Question: How many pieces can a solid torus be cut into with three (affine) planar cuts?

A google search will quickly reveal that the answer is thirteen, as can be read about here. The picture below displays this solution. However, despite being able to look at the diagram and confirm that thirteen pieces is indeed possible, I do not see how one would prove this is the maximum number of cuts. Furthermore, I have found the following general formula for $$n$$ cuts: $$f(n)=\frac{1}{6}(n^3+3n^2+8n)$$, but have not been able to find a proof for this either.

Better Question: How does one prove that thirteen is the maximum number of pieces with three cuts, and that $$f$$ provides the number of pieces with $$n$$ cuts? ## 1 Answer

Here's the intuitive explanation, which can be made rigorous: The maximum number of pieces is not going to change if you change the relative size of the donut and the hole, or if you stretch the donut in one direction. So you can think of a fat, sort of cigar-shaped, donut with a very skinny long hole in it. In fact, taking this equivalence to its logical extreme, you'll get the same number of pieces if your donut is just a cake with a slit cut through the middle of it (the slit does not touch any side of the cake, so from above it looks like $$\Theta$$ -- notice how the crossbar does not actually touch the outer circle).

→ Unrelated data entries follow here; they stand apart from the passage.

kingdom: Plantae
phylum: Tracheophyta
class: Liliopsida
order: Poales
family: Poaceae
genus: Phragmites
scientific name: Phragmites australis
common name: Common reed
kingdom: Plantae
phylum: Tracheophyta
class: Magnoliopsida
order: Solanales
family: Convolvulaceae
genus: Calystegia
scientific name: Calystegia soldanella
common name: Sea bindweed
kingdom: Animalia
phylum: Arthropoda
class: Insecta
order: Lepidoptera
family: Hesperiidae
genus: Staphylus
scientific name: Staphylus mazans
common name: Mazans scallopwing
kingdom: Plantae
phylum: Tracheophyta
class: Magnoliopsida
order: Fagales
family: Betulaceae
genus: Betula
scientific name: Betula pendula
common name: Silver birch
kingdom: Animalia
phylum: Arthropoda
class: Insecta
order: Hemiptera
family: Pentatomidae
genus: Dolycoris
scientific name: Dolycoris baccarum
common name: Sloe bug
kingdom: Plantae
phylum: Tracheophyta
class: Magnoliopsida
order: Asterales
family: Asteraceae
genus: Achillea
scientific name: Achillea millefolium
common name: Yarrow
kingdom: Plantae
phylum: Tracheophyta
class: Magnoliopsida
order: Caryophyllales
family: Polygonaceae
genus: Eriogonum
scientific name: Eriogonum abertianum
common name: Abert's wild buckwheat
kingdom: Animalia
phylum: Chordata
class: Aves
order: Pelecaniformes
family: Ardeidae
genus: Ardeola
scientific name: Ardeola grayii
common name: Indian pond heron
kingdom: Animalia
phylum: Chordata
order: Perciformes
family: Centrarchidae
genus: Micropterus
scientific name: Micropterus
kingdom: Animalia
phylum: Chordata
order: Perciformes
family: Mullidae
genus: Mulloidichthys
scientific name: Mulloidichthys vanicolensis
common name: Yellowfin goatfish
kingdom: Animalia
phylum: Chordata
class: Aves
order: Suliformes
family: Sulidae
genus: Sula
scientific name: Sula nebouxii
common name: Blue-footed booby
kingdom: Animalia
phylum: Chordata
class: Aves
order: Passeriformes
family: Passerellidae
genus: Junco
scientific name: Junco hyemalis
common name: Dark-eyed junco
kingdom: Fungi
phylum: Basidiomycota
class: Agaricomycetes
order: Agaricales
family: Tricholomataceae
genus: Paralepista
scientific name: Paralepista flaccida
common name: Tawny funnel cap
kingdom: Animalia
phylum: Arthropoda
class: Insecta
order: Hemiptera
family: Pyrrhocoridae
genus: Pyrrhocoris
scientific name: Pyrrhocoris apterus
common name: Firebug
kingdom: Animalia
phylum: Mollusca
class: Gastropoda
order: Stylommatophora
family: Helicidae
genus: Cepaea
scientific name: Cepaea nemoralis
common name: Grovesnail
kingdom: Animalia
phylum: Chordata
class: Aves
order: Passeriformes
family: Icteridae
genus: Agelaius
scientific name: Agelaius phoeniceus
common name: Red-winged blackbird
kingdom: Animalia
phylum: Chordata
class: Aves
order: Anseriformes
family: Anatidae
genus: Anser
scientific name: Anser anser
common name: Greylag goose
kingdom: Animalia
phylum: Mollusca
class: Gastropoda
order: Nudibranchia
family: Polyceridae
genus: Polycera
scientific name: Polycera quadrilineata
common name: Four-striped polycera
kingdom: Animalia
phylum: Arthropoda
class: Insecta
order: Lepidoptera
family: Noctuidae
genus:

Now, instead of starting with a slitted cake, we can think of cutting a cake with $$n$$ planar cuts, and then cutting the slit. But the slit is just like an $$(n+1)$$st planar cut, except that because it doesn't reach the edges of the cake, there must be (at least) two pieces of cake that it doesn't manage to separate. Therefore, the maximum slitted cake/torus number of pieces with $$n$$ cuts is just the maximum number of pieces you can cut a cake into with $$n+1$$ cuts, minus two. But the cake numbers $$C(n)$$ are already well known; see https://oeis.org/A000125 for a proof that $$C(n) = (n^3+5n+6)/6$$.

Finally, substituting gives us the torus formula $$f(n) = C(n+1) - 2 = ((n+1)^3+5(n+1)+6-12)/6 = (n^3+3n^2+8n)/6$$, as expected.